> [What needs to be done]: Only the lines from the beginning of the listing below through the line with "left knee: (396, 534)" belong in the answer; please print them exactly and drop the pictures.

> [Provided entries]:
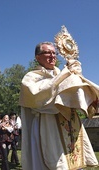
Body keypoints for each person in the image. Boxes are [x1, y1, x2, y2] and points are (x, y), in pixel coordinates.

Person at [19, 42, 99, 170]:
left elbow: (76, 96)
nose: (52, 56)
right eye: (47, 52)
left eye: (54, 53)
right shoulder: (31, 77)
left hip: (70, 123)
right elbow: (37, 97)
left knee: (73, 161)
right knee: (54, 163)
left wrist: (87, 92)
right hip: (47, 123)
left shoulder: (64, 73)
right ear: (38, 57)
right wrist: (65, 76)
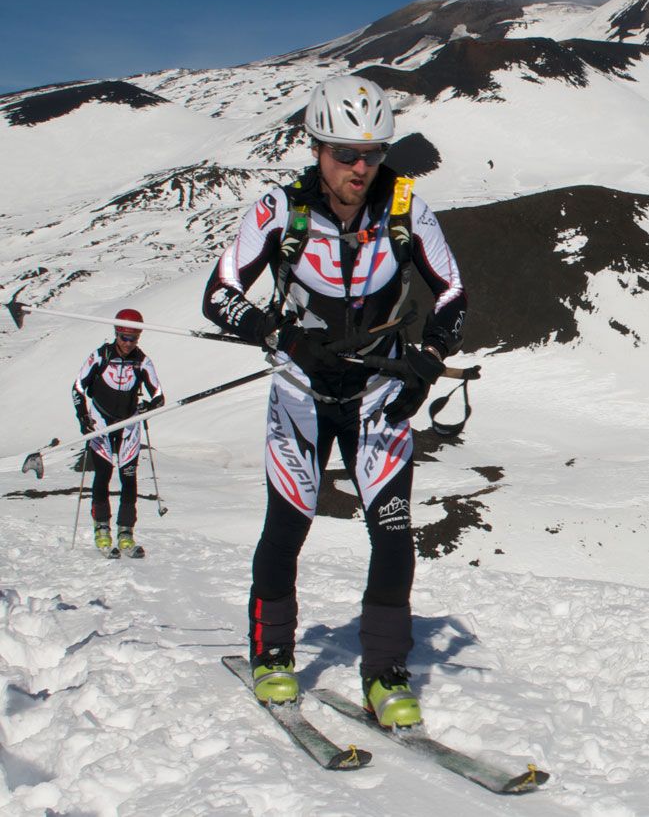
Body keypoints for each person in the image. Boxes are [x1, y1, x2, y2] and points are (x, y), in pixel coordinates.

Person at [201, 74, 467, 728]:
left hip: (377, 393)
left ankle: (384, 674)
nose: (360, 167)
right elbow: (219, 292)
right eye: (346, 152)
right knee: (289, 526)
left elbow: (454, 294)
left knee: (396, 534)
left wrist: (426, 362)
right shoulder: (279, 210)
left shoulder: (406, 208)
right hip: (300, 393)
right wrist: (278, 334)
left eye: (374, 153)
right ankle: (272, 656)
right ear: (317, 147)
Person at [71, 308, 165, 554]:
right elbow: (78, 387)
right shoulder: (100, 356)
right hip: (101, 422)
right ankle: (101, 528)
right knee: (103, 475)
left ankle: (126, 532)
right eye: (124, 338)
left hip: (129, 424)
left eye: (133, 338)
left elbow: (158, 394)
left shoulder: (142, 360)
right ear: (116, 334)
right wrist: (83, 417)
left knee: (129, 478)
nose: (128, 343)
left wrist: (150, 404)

> [Solution to this task]:
Body keypoints for each person in the image. Boxes are [x1, y1, x2, y2] and points are (x, y), in pixel coordinates.

Person at [19, 42, 99, 170]:
left elbow: (76, 96)
nose: (52, 56)
right eye: (47, 52)
left eye: (54, 53)
right shoulder: (31, 77)
left hip: (70, 123)
right elbow: (37, 97)
left knee: (73, 161)
right knee: (54, 163)
left wrist: (87, 92)
right hip: (47, 123)
left shoulder: (64, 73)
right ear: (38, 57)
right wrist: (65, 76)
Body keypoints for each person in the image. Boxes are [x1, y1, x2, y2] and points are (x, y), in pixel coordinates.

Person at [201, 74, 467, 728]:
left hip: (377, 393)
left ankle: (384, 674)
nose: (360, 167)
right elbow: (219, 292)
right eye: (346, 152)
right knee: (289, 526)
left elbow: (454, 294)
left knee: (396, 534)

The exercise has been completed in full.